Atualmente, surgem muitos colecionadores de máscaras que, propositadamente, vêm ao Entrudo para o vivenciar e adquirir máscaras. Por vezes já conhecem os artesãos e procuramos direta- mente nas suas casas, ou aguardam pelo desfile para que possam escolher entre todas as máscaras que saem para a rua, de diferentes artesãos e alguns deles que não se autointitulam como “artesãos”, pois apenas elaboram uma ou duas máscaras para familiares próximos participarem nesse dia, no desfile. Existe ainda outro género de cliente, os galeristas, que adquirem várias máscaras nesse dia e fazem encomendas para as comercializar em galerias no Porto e em Lisboa.

O fenómeno da procura (aquisição) das máscaras de Lazarim tem por si só, nos últimos anos, influenciado a produção das próprias máscaras. O público em geral, provavelmente com a influência dos órgãos da comunicação social, começou a associar os diabos como sendo a figura mais “original” das máscaras de Lazarim, sendo estas as máscaras mais procuradas, o que leva os artesãos a elaborarem um número maior de máscaras com a forma de diabo, desviando-se das formas inicialmente originais, ou seja as figuras humanas e de animais. Ao contrário do que habitualmente acontece noutras festividades, os artesãos das Máscaras de Lazarim são relativamente jovens, com a faixa etária a compreender os dezoito e os sessenta anos. Desse modo, não aparenta estar comprometida, para já, a continuidade da elaboração das máscaras e, principalmente, o património cultural que lhe está subjacente. A coleção de Máscaras da Casa do Povo de Lazarim reúne as máscaras mais antigas que se tem conhecimento.

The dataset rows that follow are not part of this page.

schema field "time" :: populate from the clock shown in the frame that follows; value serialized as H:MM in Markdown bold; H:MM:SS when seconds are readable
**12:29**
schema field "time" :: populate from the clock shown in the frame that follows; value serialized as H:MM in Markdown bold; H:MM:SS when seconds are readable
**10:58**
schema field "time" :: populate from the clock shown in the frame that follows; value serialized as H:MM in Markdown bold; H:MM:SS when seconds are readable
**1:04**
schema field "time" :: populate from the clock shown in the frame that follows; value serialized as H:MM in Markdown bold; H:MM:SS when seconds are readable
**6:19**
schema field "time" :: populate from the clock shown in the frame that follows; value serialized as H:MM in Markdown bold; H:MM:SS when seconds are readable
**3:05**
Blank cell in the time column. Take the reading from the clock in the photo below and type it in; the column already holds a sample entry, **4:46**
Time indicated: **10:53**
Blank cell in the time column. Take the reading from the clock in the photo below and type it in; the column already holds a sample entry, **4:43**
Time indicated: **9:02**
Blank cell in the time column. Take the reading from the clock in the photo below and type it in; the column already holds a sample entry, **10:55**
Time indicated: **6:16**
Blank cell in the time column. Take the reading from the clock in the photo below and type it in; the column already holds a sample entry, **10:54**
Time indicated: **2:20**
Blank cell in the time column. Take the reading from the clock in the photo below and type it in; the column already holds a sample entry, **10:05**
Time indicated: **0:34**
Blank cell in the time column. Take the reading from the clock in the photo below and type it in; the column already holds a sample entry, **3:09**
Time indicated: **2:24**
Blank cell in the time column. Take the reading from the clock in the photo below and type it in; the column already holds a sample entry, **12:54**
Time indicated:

Todas as máscaras são datadas do início da década de 80 do século XX. Em termos morfológicos, a sua grande maioria apresenta uma morfologia semelhante: figurações humanas e restantes figurações de animais domésticos. Esta constatação reflete o pensamento da época de uma comunidade muito fechada em si própria. Por este motivo é que os artesãos, na própria elaboração das máscaras, reproduziam os rostos de vizinhos de quem pretendiam fazer chacota ou os de animais domésticos. O material usado na elaboração das máscaras era madeira de diferentes espécies. Algumas das máscaras têm pequenos apontamentos pintados de preto, tais como sobrancelhas, bigode, etc., uma característica singular do trabalho de um artesão, Afonso de Almeida e Castro.

Esta coleção foi sendo reunida por um dos responsáveis de então da Casa do Povo, Amândio Lourenço, um profundo conhecedor da história da sua terra e empenhado na preservação das suas tradições. Os artesãos, por iniciativa própria, doavam as suas máscaras. Nessa época, a Casa do Povo tinha um espaço “museológico”, onde se encontravam expostos objetos representativos dos usos e costumes da comunidade de Lazarim. A coleção destas máscaras foi encarada, já na altura, como uma forma de preservar este património, segundo Amândio Lourenço.

Foi em meados da década de 80 do século XX, que o Entrudo de Lazarim passou do quase anonimato para conhecimento do público português e estrangeiro através dos meios de comu- nicação social. Como consequência, as máscaras começaram a ser objeto de procura por parte dos visitantes, dando-se o desenvolvimento da comercialização de máscaras por parte dos artesãos que deixariam, assim, de oferecer à Casa do Povo.

De entre as máscaras que fazem parte da coleção, algumas são da autoria do artesão Afonso de Almeida e Castro. As máscaras deste artesão terão contribuído, em muito, para a notoriedade que as Máscaras e o Entrudo de Lazarim atualmente atingiram. Este artesão é um nome que reúne consenso entre os artesãos, que o encaram como um mestre.

Afonso de Almeida e Castro contava que tinha elaborado a primeira máscara com dezasseis anos (em 1940), para brincar ao Entrudo embora, contra a vontade dos seus pais. Nesse tempo, o Entrudo era uma festividade proibida e desapoiada pela Igreja, devido à sua origem pagã e por ser associada a factos mitológicos.